Samen met de gestage kwantitatieve groei van producten die voldoen aan de steeds groeiende behoeften van het front voor communicatie, is onze industrie, in de moeilijkste omstandigheden van grootschalige gewapende strijd, erin geslaagd om:
- de eenwording van radio- en draadcommunicatie tot stand brengen in praktisch alle niveaus van het Rode Leger. Tegen het einde van de oorlog bleven alleen radiostations van de laatste derde generatie radioapparatuur met verbeterde eigenschappen over in de signaaltroepen: PAT, RAF, RSB en RBM; veel verouderde telegraafcommunicatiesystemen werden uit dienst genomen en bijna slechts twee apparaten bleven in orde: Bodo (voor communicatie tussen de generale staf en het front-leger), ST-35 (voor communicatie tussen de generale staf en de front-leger-divisie); ongeveer een dozijn monsters van binnen- en buitenlandse monsters van phonic en inductietelefoons werden uit dienst genomen en de overgang naar een enkele inductor - TAI-43 werd uitgevoerd;
- om de vooroorlogse semi-stationaire monsters aan te passen aan de veldomstandigheden en met de creatie van mobiele communicatieapparatuur, werd een nieuwe fase gelegd in de ontwikkeling van de organisatorische en technische structuur en tactieken van het gevechtsgebruik van veldcommunicatiecentra.

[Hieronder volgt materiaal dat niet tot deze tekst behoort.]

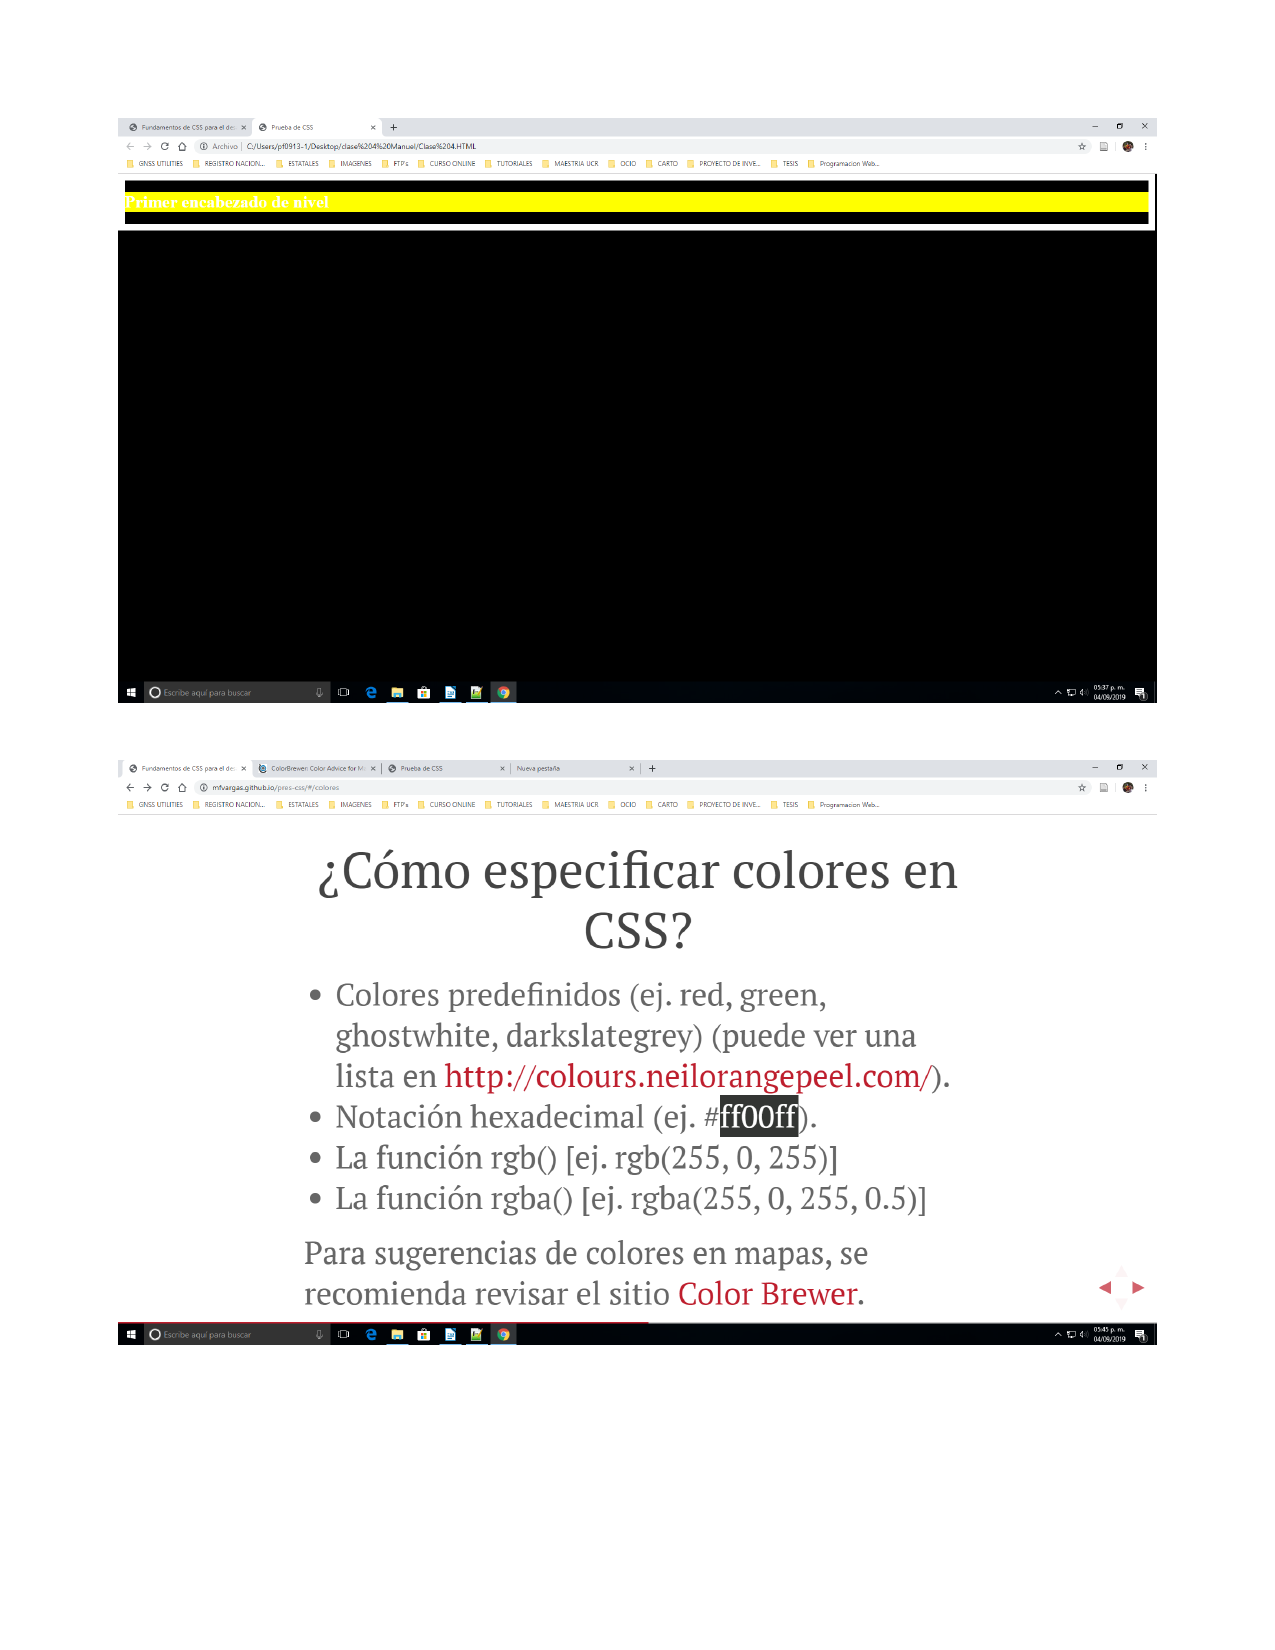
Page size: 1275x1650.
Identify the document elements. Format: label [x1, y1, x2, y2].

picture [118, 760, 1157, 1345]
picture [118, 118, 1157, 703]
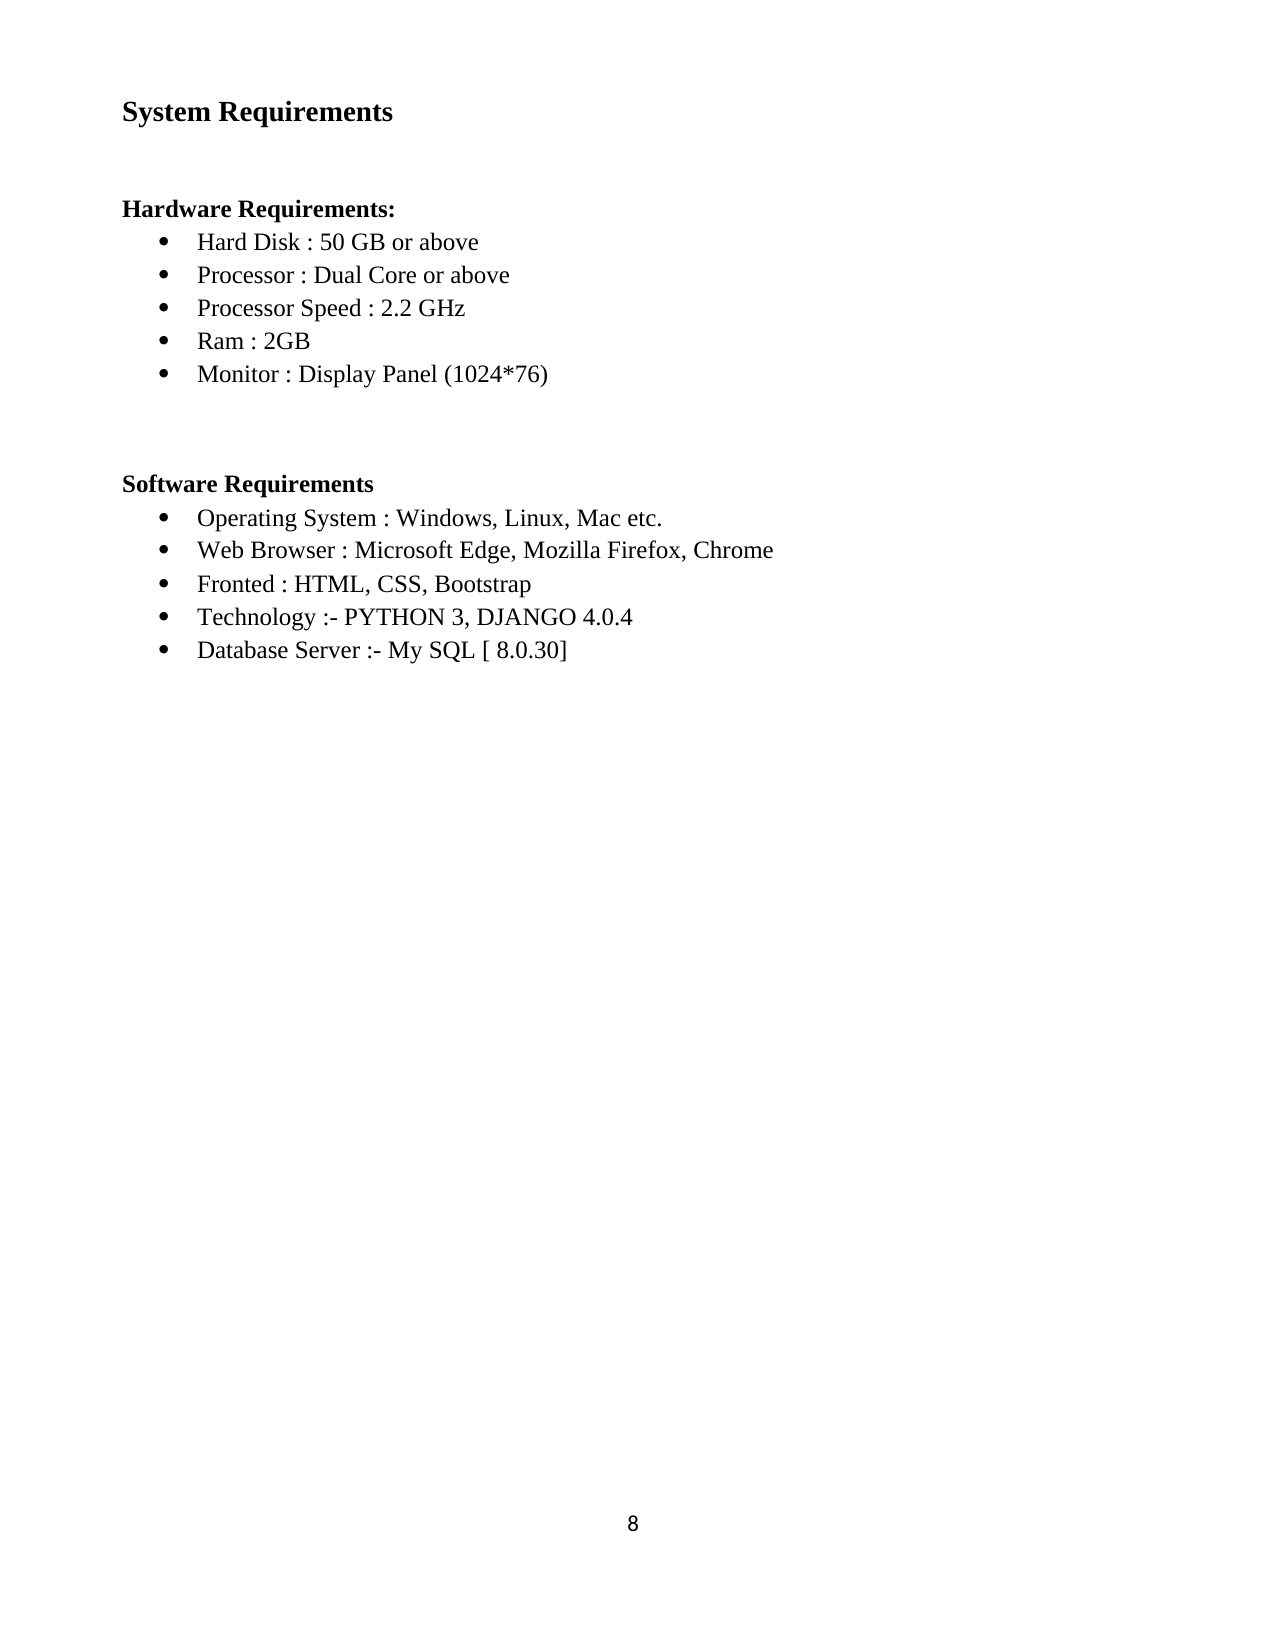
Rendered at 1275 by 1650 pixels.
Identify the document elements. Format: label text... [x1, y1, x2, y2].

list Monitor : Display Panel (1024*76) [159, 359, 1144, 388]
list Technology :- PYTHON 3, DJANGO 4.0.4 [159, 602, 1144, 630]
list Web Browser : Microsoft Edge, Mozilla Firefox, Chrome [159, 536, 1144, 564]
list Fronted : HTML, CSS, Bootstrap [159, 569, 1144, 597]
text Software Requirements [122, 469, 1144, 498]
list Processor : Dual Core or above [159, 260, 1144, 289]
list Processor Speed : 2.2 GHz [159, 293, 1144, 322]
list Hard Disk : 50 GB or above [159, 227, 1144, 256]
list Operating System : Windows, Linux, Mac etc. [159, 503, 1144, 531]
list Ram : 2GB [159, 326, 1144, 355]
text Hardware Requirements: [122, 194, 1144, 223]
list Database Server :- My SQL [ 8.0.30] [159, 635, 1144, 663]
text System Requirements [122, 94, 1144, 127]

Een diepgaande analyse van de productie van militaire communicatieapparatuur toonde aan dat de fouten die de leiding van de USSR heeft gemaakt bij het plannen van productie en mobilisatie tijdens de oorlog serieuze reflectie en overweging vereisen bij het oplossen van moderne taken om de militaire communicatie en de commandovoering verder te verbeteren systeem van het Russische leger.